A chill went up her spine at the way he said that.
The copián stepped down to approach Medea. “Surely a child of the Apollite race can understand that driving desperation better than most.”
He was right about that. Nothing like being damned to only twenty-seven years for something you didn’t do to make someone realize just how precious life was.
Even more so while watching everyone around you die long before their time.
For one more breath, her people were willing to take human lives and destroy their immortal souls. Her one saving grace was that her mother had sacrificed her own soul to save Medea from having to make that choice.
Because the sad truth was, Medea had been too much of a coward to do it. Unlike Urian and her father, she hadn’t been able to destroy a single human soul for her own salvation. She’d been content to die as Apollo had decreed. Honestly, she’d thought that it wasn’t her place to do that to another living being. That humanity was innocent and undeserving of such a horrendous fate.
It wasn’t until the humans had robbed her of the ones she held most sacred that she’d lost her own soul in the process and learned not to care. It wasn’t just her child they’d killed that day. It was her compassion and ability to feel empathy for anyone else. If they were incapable of respecting her loved ones, be damned if she’d respect theirs.

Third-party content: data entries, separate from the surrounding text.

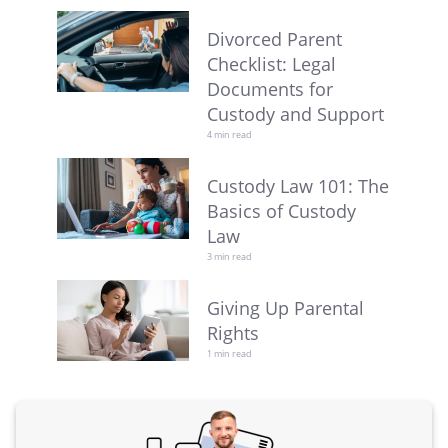
Divorced Parent
Checklist: Legal
Documents for
Custody and Support
4 min read
Custody Law 101: The
Basics of Custody
Law
3 min read
Giving Up Parental
Rights
1 min read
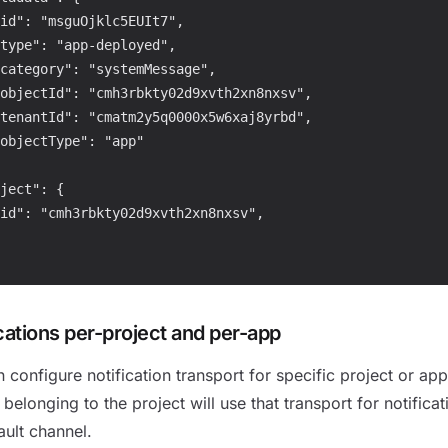
id": "msguOjklc5EUIt7",

type": "app-deployed",

category": "systemMessage",

objectId": "cmh3rbkty02d9xvth2xn8nxsv",

tenantId": "cmatm2y5q0000x5w6xaj8yrbd",

objectType": "app"

ject": {

id": "cmh3rbkty02d9xvth2xn8nxsv",

cations per-project and per-app
 configure notification transport for specific project or ap
 belonging to the project will use that transport for notificat
ault channel.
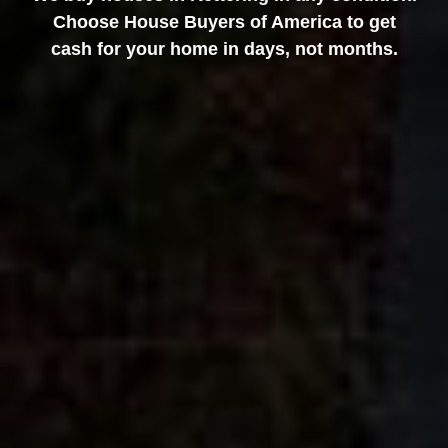
Choose House Buyers of America to get
cash for your home in days, not months.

That was a two-way street.
So she’d become the monster they thought her to be. And had been on a centuries-long quest for survival ever since. Putting the good of her race above theirs. Humans could all rot as far as she was concerned.
Nothing else mattered. On that cold winter’s day, they’d become parasites to her.
No. Worse than that.
They’d becomefood.
The copián cocked his head in such a way that she half expected his elaborate headdress to fall off. Yet it stayed perched perfectly atop his head, as if part of his body. “You’ve heard the expression ‘living on borrowed time’?”
“Yeah.”
He gave her a crooked smile. “We’re the ones you borrow it from.”
Oh yeah, that sent chills over her entire body.
He swept his sinister gaze over them. “My price is simple. An hour from each of you and I’ll open the portal.”
“An hour?” Falcyn sputtered. “How ’bout I just rip some heads off all y’all until you yield?”
The copián smirked. “You could do that, but you can’t open the portal without me.”
“Sure I could find someone.”
“You really want to chance it?”
Falcyn’s expression said he was willing to gamble.